EXERCISE DIRECTIONS
Check every line below for the word "được" and copy each one that has it.

DATA FOR ANALYSIS
──────

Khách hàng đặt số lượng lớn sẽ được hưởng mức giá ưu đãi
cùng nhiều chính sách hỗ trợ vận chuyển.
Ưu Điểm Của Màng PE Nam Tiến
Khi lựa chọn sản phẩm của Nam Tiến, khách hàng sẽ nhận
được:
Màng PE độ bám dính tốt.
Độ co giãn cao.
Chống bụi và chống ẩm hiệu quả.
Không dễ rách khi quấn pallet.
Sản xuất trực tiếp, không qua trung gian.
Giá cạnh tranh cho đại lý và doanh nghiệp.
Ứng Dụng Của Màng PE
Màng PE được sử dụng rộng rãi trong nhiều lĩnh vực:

──────

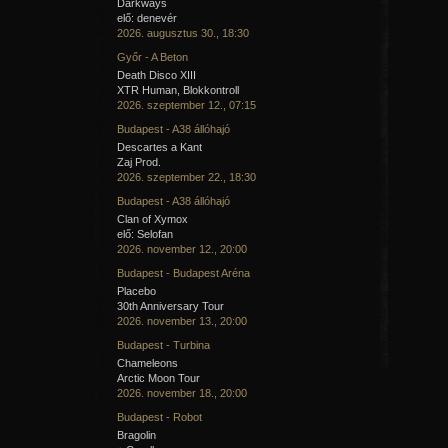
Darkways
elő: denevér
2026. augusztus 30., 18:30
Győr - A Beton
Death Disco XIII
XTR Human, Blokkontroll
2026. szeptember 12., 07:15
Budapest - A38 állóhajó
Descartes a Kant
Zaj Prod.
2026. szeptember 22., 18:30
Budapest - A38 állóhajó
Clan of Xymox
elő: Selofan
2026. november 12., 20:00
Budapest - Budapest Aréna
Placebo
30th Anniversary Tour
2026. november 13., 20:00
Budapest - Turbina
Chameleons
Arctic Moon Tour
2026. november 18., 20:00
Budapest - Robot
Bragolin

──────

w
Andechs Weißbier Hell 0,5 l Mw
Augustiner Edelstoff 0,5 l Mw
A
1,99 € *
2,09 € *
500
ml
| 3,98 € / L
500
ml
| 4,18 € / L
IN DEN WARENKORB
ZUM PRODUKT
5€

──────

YOUR SOLUTION
Khách hàng đặt số lượng lớn sẽ được hưởng mức giá ưu đãi
được:
Màng PE được sử dụng rộng rãi trong nhiều lĩnh vực:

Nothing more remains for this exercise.